The Stanford Statistics department offers a unique service; any and all researchers from across the university can come discuss their ideas with Master’s and PhD students. Eager to see whether I could apply my coursework to actual questions of experimental design, inference, and prediction, I signed up to be a consultant for the quarter. The experience was as challenging as I had expected, but the difficulty did not stem from choosing the best model or interpreting p-values. In fact, most cases presented problems that were not actually “statistics questions,” but instead required a conversation about research goals and assumptions.

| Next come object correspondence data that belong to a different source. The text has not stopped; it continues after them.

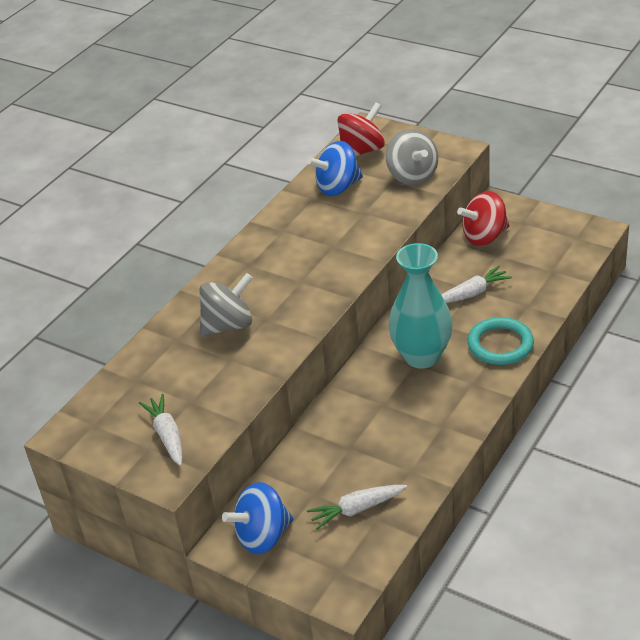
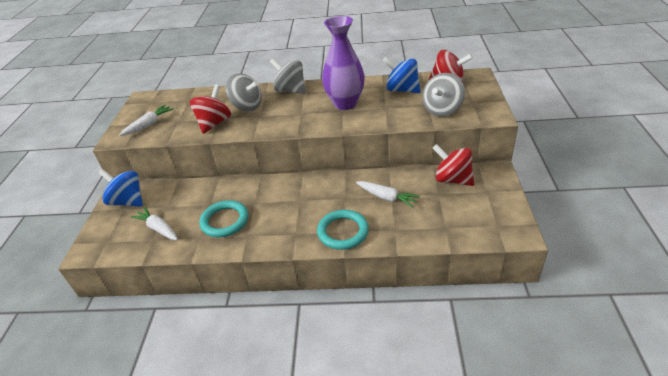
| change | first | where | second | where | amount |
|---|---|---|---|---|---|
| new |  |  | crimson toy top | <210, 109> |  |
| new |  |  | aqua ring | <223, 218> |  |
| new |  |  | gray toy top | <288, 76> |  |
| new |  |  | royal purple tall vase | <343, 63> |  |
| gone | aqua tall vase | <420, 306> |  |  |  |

I spoke with students and professors working in medicine, biology, law, business, political science, and psychology, but they shared quite similar questions and concerns. Certainly some clients came in with difficult queries about experimental design, multi-level modeling, and valid inference (and had me quickly reaching for a textbook before attempting an answer). However, for most clients, I found that I could be much more helpful with a few probing questions instead of simply explaining how to fit a regression. Below I outline the most common misunderstandings and my efforts to work through them.

  

3. The Streetlight Effect

 

The old joke goes that the drunkard looks for his missing keys under the streetlight, not because that is where he lost them, but because that’s where the light is. In a similar manner, some researchers start with a dataset and then try to formulate questions that might be answered using only this data. In principle, this may seem like a perfectly fine approach, but so often it leads to a tunnel vision in which one fails to ask whether the questions asked are interesting to the field or whether there are too many confounders and sources of variation outside this dataset to have any confidence in the findings.

 

For example, imagine you have found an exciting dataset published by the World Health Organization with some binary indicators describing various countries’ healthcare systems and their rates of heart disease. You might start down the path by thinking a regression could be a great model here, demonstrating how different features of a healthcare system affect actual health outcomes. Yet there are many problems to this approach. Health outcomes depend on much than the structure of a healthcare system, and by looking across the globe there is no reasonable assumption that you are looking at populations with similar diets, lifestyles, and access to medicines. By looking at a single time period, we cannot perform a causal analysis and may even measure a relationship that works in the opposite causal direction.

 

The found dataset may help inspire questions to research, but once those questions are formed the researcher should consider what information would be optimal and whether it may be reasonable to acquire it. They could consider looking for natural experiments to answer causal questions and those that might be most interesting to the subject matter experts they hope would read their work. In the end, these students didn’t need statistics help but instead needed to reconsider their process and design.

  

2. Data Without a Plan

 

“Far better an approximate answer to the right question, which is often vague, than an exact answer to the wrong question, which can always be made precise.”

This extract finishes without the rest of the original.